How to complete this task:
Skip the pictures. Give all the data again exactly.
START Given data
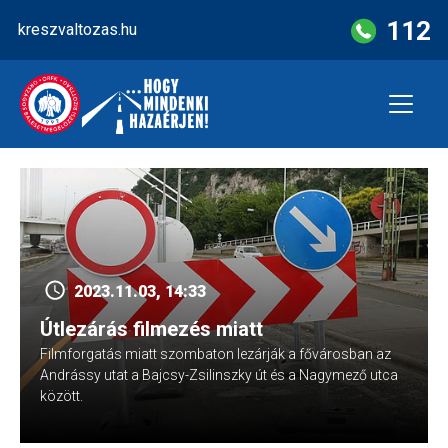
Skip
112
kreszvaltozas.hu
to
content
2023.11.03, 14:33
Útlezárás filmezés miatt
Filmforgatás miatt szombaton lezárják a fővárosban az
Andrássy utat a Bajcsy-Zsilinszky út és a Nagymező utca
között.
END Given data
Output for this exercise:
Skip
112
kreszvaltozas.hu
to
content
2023.11.03, 14:33
Útlezárás filmezés miatt
Filmforgatás miatt szombaton lezárják a fővárosban az
Andrássy utat a Bajcsy-Zsilinszky út és a Nagymező utca
között.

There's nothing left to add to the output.